━━ Text shown

Monday, November 5, 2012

If God were King # 3... We Would Treat Money His Way


[This series is the product of a study of Deuteronomy I did for my church earlier this year. While journeying through Deuteronomy, I came as close as I ever will to cultivating a theology of government. Some of the results I share in this blog.]

            God's laws are rooted in his love. God took the initiative.
            God delivered his people because he loved them; therefore, God called upon Israel to respond in loving obedience.
            God's laws grew out of his personal, intimate, and daily relationship with people. God gave these laws to guide people to live in a manner that was most in keeping with their personal relationship with God, which would help them be kind to individuals whom God created in his image.
            With that in mind, remember that God told his people to tithe off what he blessed them in a given year, “Be sure to set aside a tenth of all that your fields produce each year” (Deut. 15:22.)
            Two main uses for this “money” were:
1) to help those in need (the poor, widows and orphans) and
2) to care for the religious leaders—the Levites.
            We’ll talk more about those in need later in this series when we discuss the subject of justice, but I want to say a word about the religious leaders.
            This is not original with me. In fact, you may have heard it before.
            In Israel, the Levites, directed the spiritual life of the people. They did not work in manual or farming, nor did they serve in the military. Their job was to protect Israel from her greatest enemy—Israel. If the religious leaders failed, Israel would ultimately fail.
The nation gave a tenth of what they had to protect itself at the grass roots level.
            This is the background for Paul’s famous charge to Christians to “not muzzle an ox….” He noted that even though he surrendered his right to be a fully supported minister, it was a right.
            This principle is of the reasons why our country gives churches and ministers tax breaks. Our founding fathers understood that for our government to succeed, citizens must be virtuous. Religion was an essential component in providing for the virtue of its citizenry. To help the citizens live religiously, ministers were deemed essential.

━━━━
━━ Given data

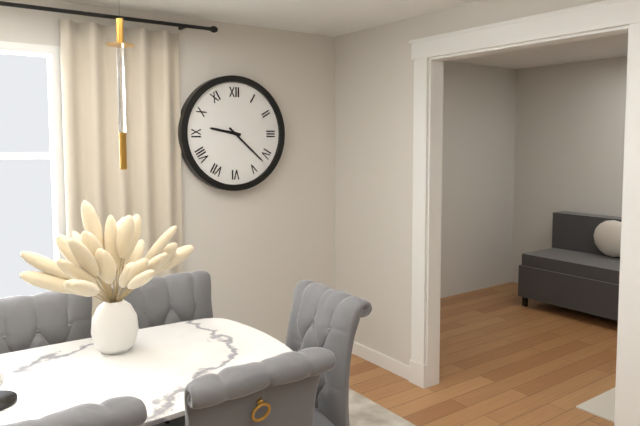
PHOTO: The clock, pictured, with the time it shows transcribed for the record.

━━━━

» Problem set
• 1. Name each group that the blog post lists in parentheses as those in need.
• 2. Set down the passage of the blog post word for word, beginning at the words "God's laws are" and stopping after the words "in his image.".

» Full answers
• 1. the poor, widows, orphans

• 2.
God's laws are rooted in his love. God took the initiative.
            God delivered his people because he loved them; therefore, God called upon Israel to respond in loving obedience.
            God's laws grew out of his personal, intimate, and daily relationship with people. God gave these laws to guide people to live in a manner that was most in keeping with their personal relationship with God, which would help them be kind to individuals whom God created in his image.